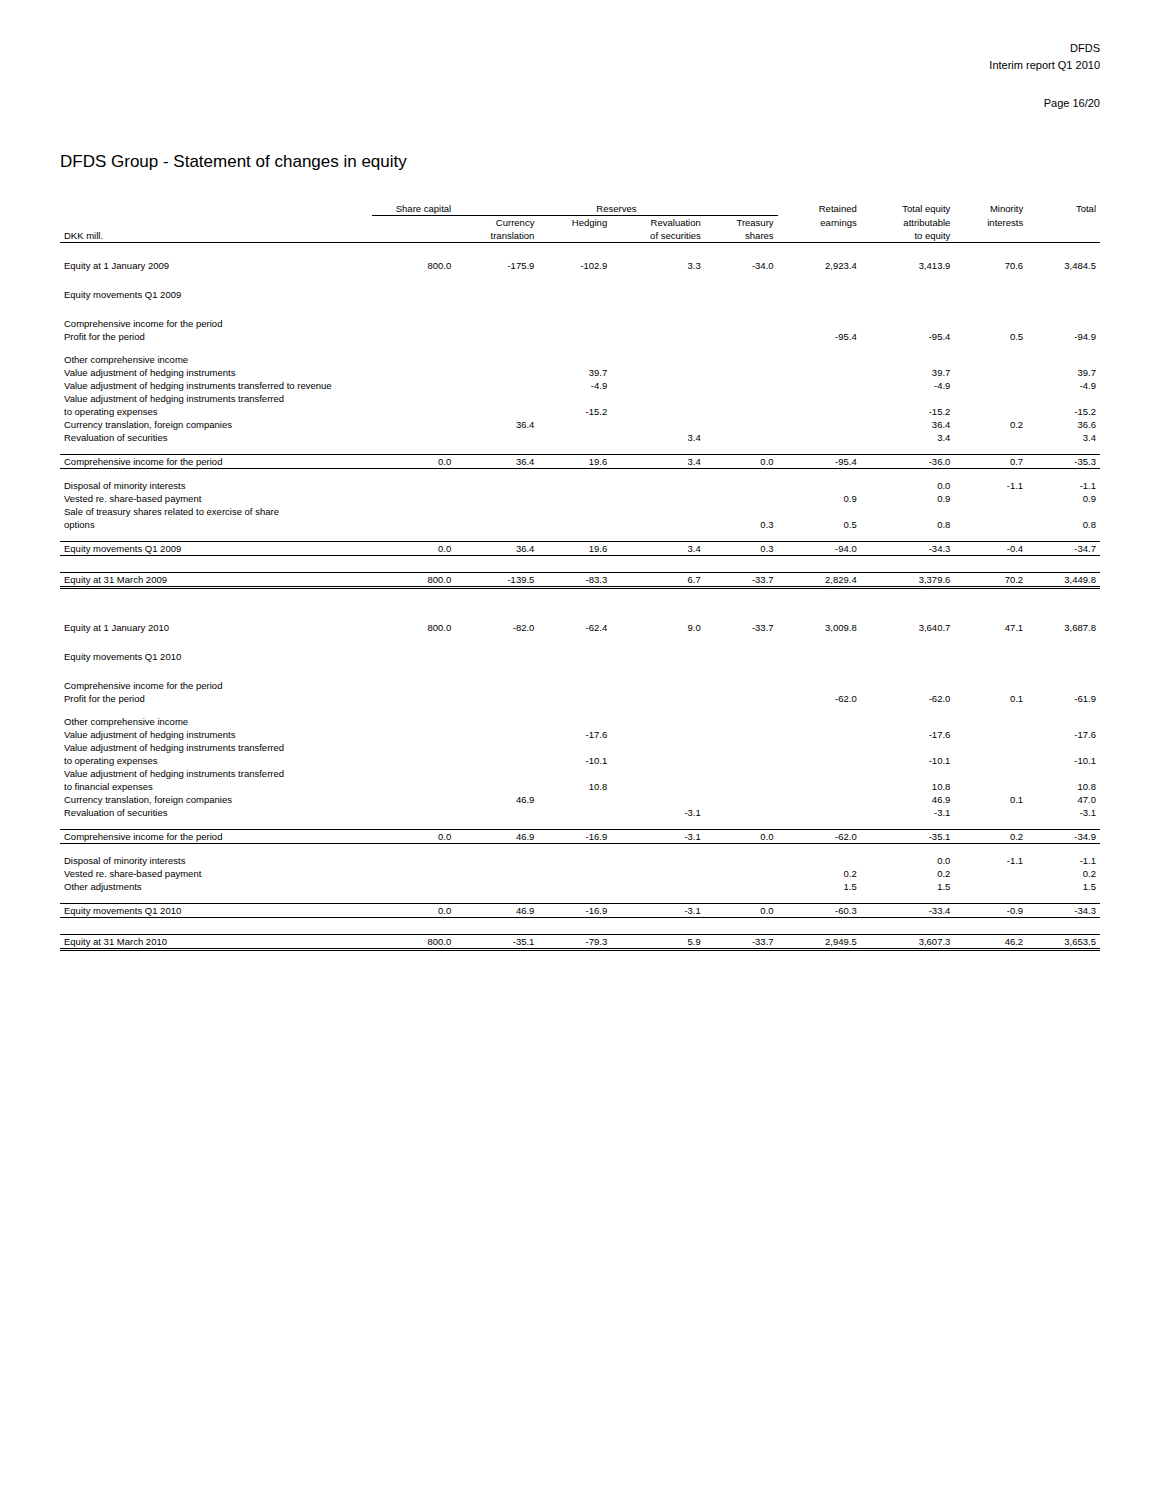DFDS
Interim report Q1 2010
Page 16/20
DFDS Group - Statement of changes in equity
| | Share capital | Reserves | Retained | Total equity | Minority | Total |
| --- | --- | --- | --- | --- | --- | --- |
| | | Currency | Hedging | Revaluation | Treasury | earnings | attributable | interests | |
| DKK mill. | | translation | | of securities | shares | | to equity | | |
| Equity at 1 January 2009 | 800.0 | -175.9 | -102.9 | 3.3 | -34.0 | 2,923.4 | 3,413.9 | 70.6 | 3,484.5 |
| Equity movements Q1 2009 | |
| Comprehensive income for the period | |
| Profit for the period | | | | | | -95.4 | -95.4 | 0.5 | -94.9 |
| Other comprehensive income | |
| Value adjustment of hedging instruments | | | 39.7 | | | | 39.7 | | 39.7 |
| Value adjustment of hedging instruments transferred to revenue | | | -4.9 | | | | -4.9 | | -4.9 |
| Value adjustment of hedging instruments transferred | |
| to operating expenses | | | -15.2 | | | | -15.2 | | -15.2 |
| Currency translation, foreign companies | | 36.4 | | | | | 36.4 | 0.2 | 36.6 |
| Revaluation of securities | | | | 3.4 | | | 3.4 | | 3.4 |
| Comprehensive income for the period | 0.0 | 36.4 | 19.6 | 3.4 | 0.0 | -95.4 | -36.0 | 0.7 | -35.3 |
| Disposal of minority interests | | | | | | | 0.0 | -1.1 | -1.1 |
| Vested re. share-based payment | | | | | | 0.9 | 0.9 | | 0.9 |
| Sale of treasury shares related to exercise of share | |
| options | | | | | 0.3 | 0.5 | 0.8 | | 0.8 |
| Equity movements Q1 2009 | 0.0 | 36.4 | 19.6 | 3.4 | 0.3 | -94.0 | -34.3 | -0.4 | -34.7 |
| Equity at 31 March 2009 | 800.0 | -139.5 | -83.3 | 6.7 | -33.7 | 2,829.4 | 3,379.6 | 70.2 | 3,449.8 |
| Equity at 1 January 2010 | 800.0 | -82.0 | -62.4 | 9.0 | -33.7 | 3,009.8 | 3,640.7 | 47.1 | 3,687.8 |
| Equity movements Q1 2010 | |
| Comprehensive income for the period | |
| Profit for the period | | | | | | -62.0 | -62.0 | 0.1 | -61.9 |
| Other comprehensive income | |
| Value adjustment of hedging instruments | | | -17.6 | | | | -17.6 | | -17.6 |
| Value adjustment of hedging instruments transferred | |
| to operating expenses | | | -10.1 | | | | -10.1 | | -10.1 |
| Value adjustment of hedging instruments transferred | |
| to financial expenses | | | 10.8 | | | | 10.8 | | 10.8 |
| Currency translation, foreign companies | | 46.9 | | | | | 46.9 | 0.1 | 47.0 |
| Revaluation of securities | | | | -3.1 | | | -3.1 | | -3.1 |
| Comprehensive income for the period | 0.0 | 46.9 | -16.9 | -3.1 | 0.0 | -62.0 | -35.1 | 0.2 | -34.9 |
| Disposal of minority interests | | | | | | | 0.0 | -1.1 | -1.1 |
| Vested re. share-based payment | | | | | | 0.2 | 0.2 | | 0.2 |
| Other adjustments | | | | | | 1.5 | 1.5 | | 1.5 |
| Equity movements Q1 2010 | 0.0 | 46.9 | -16.9 | -3.1 | 0.0 | -60.3 | -33.4 | -0.9 | -34.3 |
| Equity at 31 March 2010 | 800.0 | -35.1 | -79.3 | 5.9 | -33.7 | 2,949.5 | 3,607.3 | 46.2 | 3,653.5 |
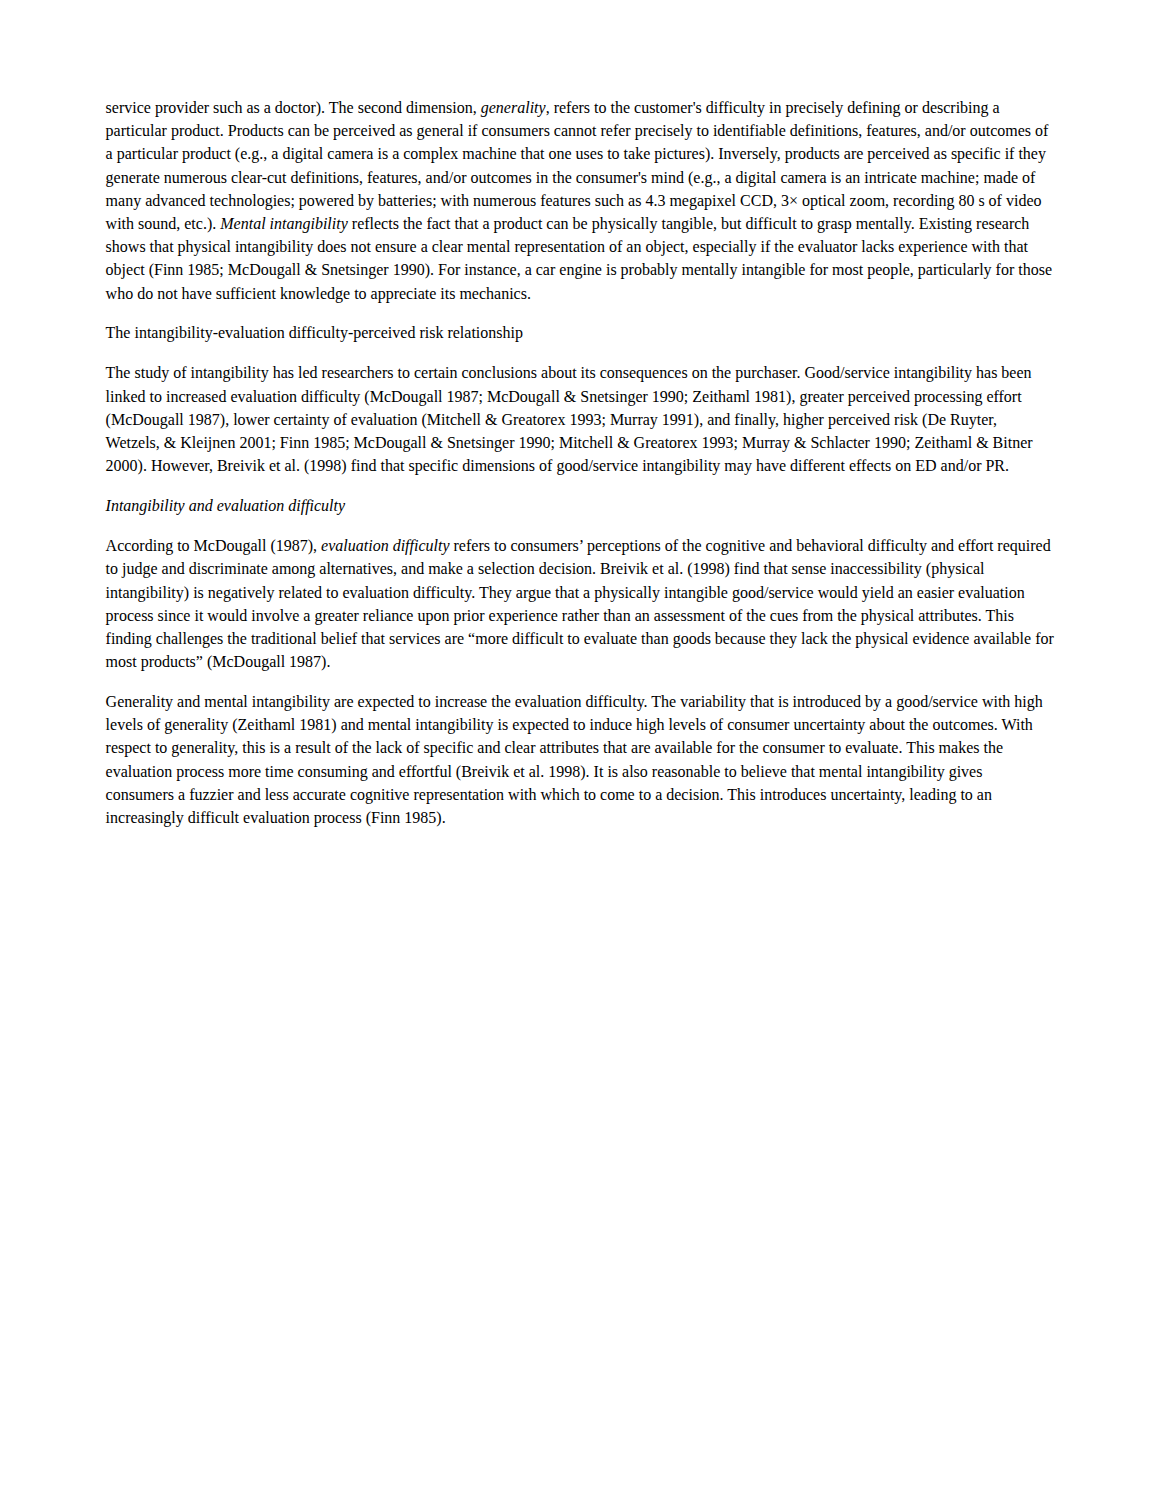service provider such as a doctor). The second dimension, generality, refers to the customer's difficulty in precisely defining or describing a particular product. Products can be perceived as general if consumers cannot refer precisely to identifiable definitions, features, and/or outcomes of a particular product (e.g., a digital camera is a complex machine that one uses to take pictures). Inversely, products are perceived as specific if they generate numerous clear-cut definitions, features, and/or outcomes in the consumer's mind (e.g., a digital camera is an intricate machine; made of many advanced technologies; powered by batteries; with numerous features such as 4.3 megapixel CCD, 3× optical zoom, recording 80 s of video with sound, etc.). Mental intangibility reflects the fact that a product can be physically tangible, but difficult to grasp mentally. Existing research shows that physical intangibility does not ensure a clear mental representation of an object, especially if the evaluator lacks experience with that object (Finn 1985; McDougall & Snetsinger 1990). For instance, a car engine is probably mentally intangible for most people, particularly for those who do not have sufficient knowledge to appreciate its mechanics.
The intangibility-evaluation difficulty-perceived risk relationship
The study of intangibility has led researchers to certain conclusions about its consequences on the purchaser. Good/service intangibility has been linked to increased evaluation difficulty (McDougall 1987; McDougall & Snetsinger 1990; Zeithaml 1981), greater perceived processing effort (McDougall 1987), lower certainty of evaluation (Mitchell & Greatorex 1993; Murray 1991), and finally, higher perceived risk (De Ruyter, Wetzels, & Kleijnen 2001; Finn 1985; McDougall & Snetsinger 1990; Mitchell & Greatorex 1993; Murray & Schlacter 1990; Zeithaml & Bitner 2000). However, Breivik et al. (1998) find that specific dimensions of good/service intangibility may have different effects on ED and/or PR.
Intangibility and evaluation difficulty
According to McDougall (1987), evaluation difficulty refers to consumers’ perceptions of the cognitive and behavioral difficulty and effort required to judge and discriminate among alternatives, and make a selection decision. Breivik et al. (1998) find that sense inaccessibility (physical intangibility) is negatively related to evaluation difficulty. They argue that a physically intangible good/service would yield an easier evaluation process since it would involve a greater reliance upon prior experience rather than an assessment of the cues from the physical attributes. This finding challenges the traditional belief that services are “more difficult to evaluate than goods because they lack the physical evidence available for most products” (McDougall 1987).
Generality and mental intangibility are expected to increase the evaluation difficulty. The variability that is introduced by a good/service with high levels of generality (Zeithaml 1981) and mental intangibility is expected to induce high levels of consumer uncertainty about the outcomes. With respect to generality, this is a result of the lack of specific and clear attributes that are available for the consumer to evaluate. This makes the evaluation process more time consuming and effortful (Breivik et al. 1998). It is also reasonable to believe that mental intangibility gives consumers a fuzzier and less accurate cognitive representation with which to come to a decision. This introduces uncertainty, leading to an increasingly difficult evaluation process (Finn 1985).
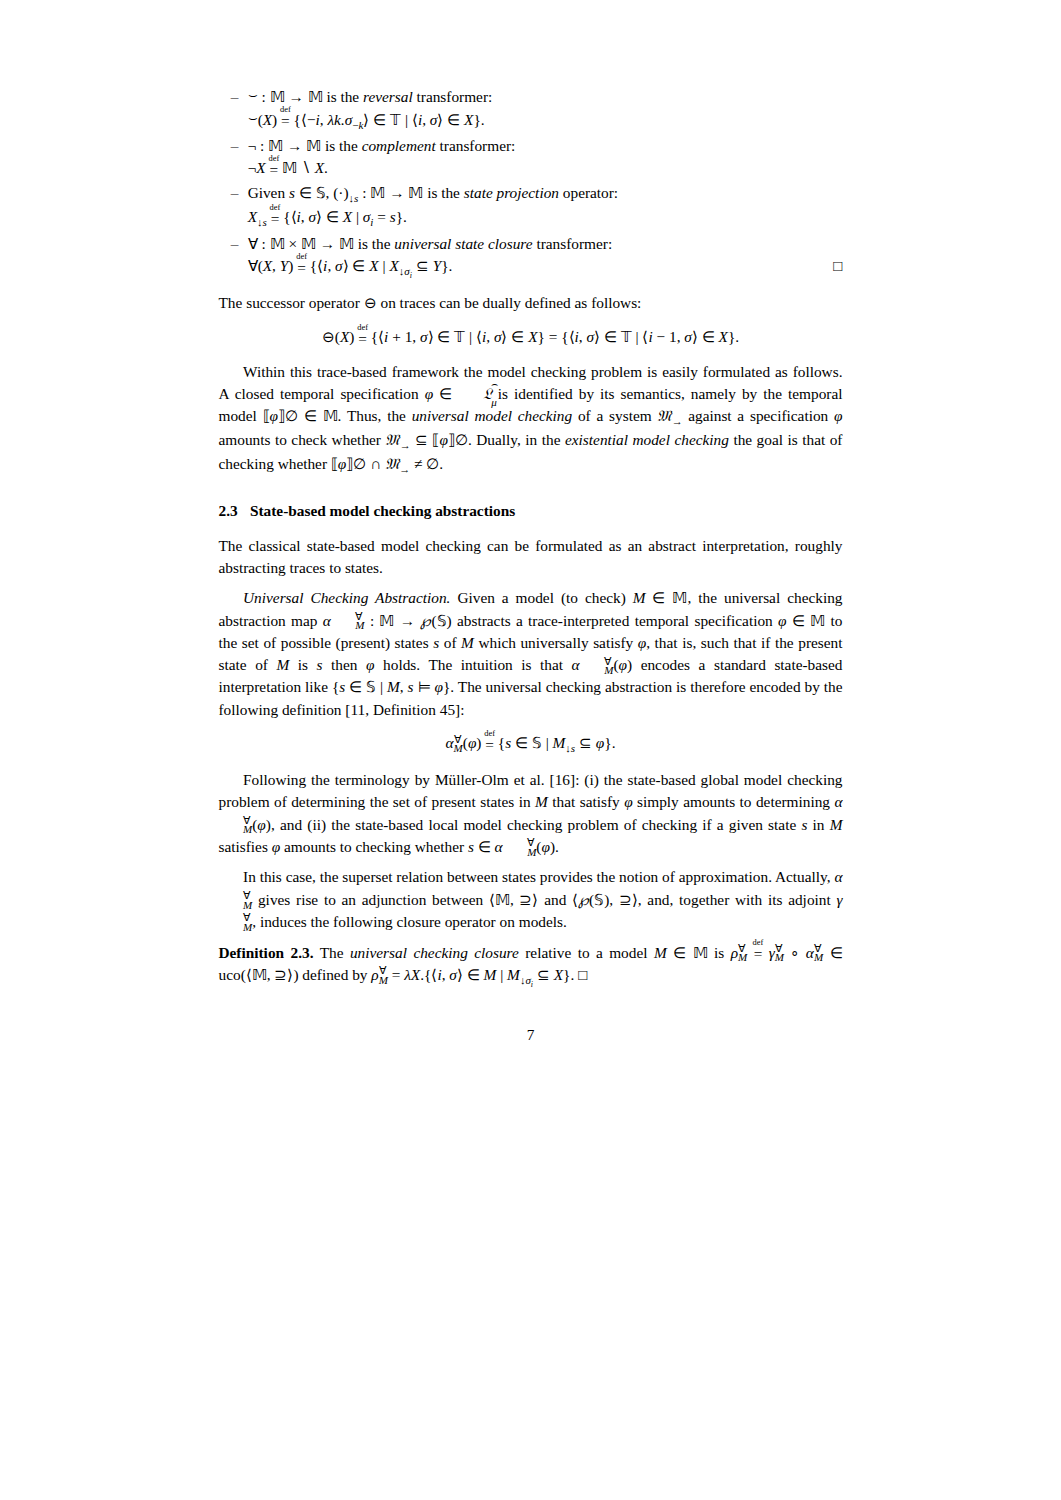⌢ : 𝕄 → 𝕄 is the reversal transformer:
⌢(X) def= {⟨−i, λk.σ−k⟩ ∈ 𝕋 | ⟨i, σ⟩ ∈ X}.
¬ : 𝕄 → 𝕄 is the complement transformer:
¬X def= 𝕄 ∖ X.
Given s ∈ 𝕊, (·)↓s : 𝕄 → 𝕄 is the state projection operator:
X↓s def= {⟨i, σ⟩ ∈ X | σi = s}.
∀ : 𝕄 × 𝕄 → 𝕄 is the universal state closure transformer:
∀(X, Y) def= {⟨i, σ⟩ ∈ X | X↓σi ⊆ Y}. □
The successor operator ⊖ on traces can be dually defined as follows:
⊖(X) def= {⟨i + 1, σ⟩ ∈ 𝕋 | ⟨i, σ⟩ ∈ X} = {⟨i, σ⟩ ∈ 𝕋 | ⟨i − 1, σ⟩ ∈ X}.
Within this trace-based framework the model checking problem is easily formulated as follows. A closed temporal specification φ ∈ 𝔏⌢μ is identified by its semantics, namely by the temporal model ⟦φ⟧∅ ∈ 𝕄. Thus, the universal model checking of a system 𝔐→ against a specification φ amounts to check whether 𝔐→ ⊆ ⟦φ⟧∅. Dually, in the existential model checking the goal is that of checking whether ⟦φ⟧∅ ∩ 𝔐→ ≠ ∅.
2.3 State-based model checking abstractions
The classical state-based model checking can be formulated as an abstract interpretation, roughly abstracting traces to states.
Universal Checking Abstraction. Given a model (to check) M ∈ 𝕄, the universal checking abstraction map α∀M : 𝕄 → ℘(𝕊) abstracts a trace-interpreted temporal specification φ ∈ 𝕄 to the set of possible (present) states s of M which universally satisfy φ, that is, such that if the present state of M is s then φ holds. The intuition is that α∀M(φ) encodes a standard state-based interpretation like {s ∈ 𝕊 | M, s ⊨ φ}. The universal checking abstraction is therefore encoded by the following definition [11, Definition 45]:
α∀M(φ) def= {s ∈ 𝕊 | M↓s ⊆ φ}.
Following the terminology by Müller-Olm et al. [16]: (i) the state-based global model checking problem of determining the set of present states in M that satisfy φ simply amounts to determining α∀M(φ), and (ii) the state-based local model checking problem of checking if a given state s in M satisfies φ amounts to checking whether s ∈ α∀M(φ).
In this case, the superset relation between states provides the notion of approximation. Actually, α∀M gives rise to an adjunction between ⟨𝕄, ⊇⟩ and ⟨℘(𝕊), ⊇⟩, and, together with its adjoint γ∀M, induces the following closure operator on models.
Definition 2.3. The universal checking closure relative to a model M ∈ 𝕄 is ρ∀M def= γ∀M ∘ α∀M ∈ uco(⟨𝕄, ⊇⟩) defined by ρ∀M = λX.{⟨i, σ⟩ ∈ M | M↓σi ⊆ X}. □
7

AIM OF THE TASK ::
Your answer should be the lines of the material above that include "foreign".

TASK RESPONSE ::
| Currency translation, foreign companies | | 36.4 | | | | | 36.4 | 0.2 | 36.6 |
| Currency translation, foreign companies | | 46.9 | | | | | 46.9 | 0.1 | 47.0 |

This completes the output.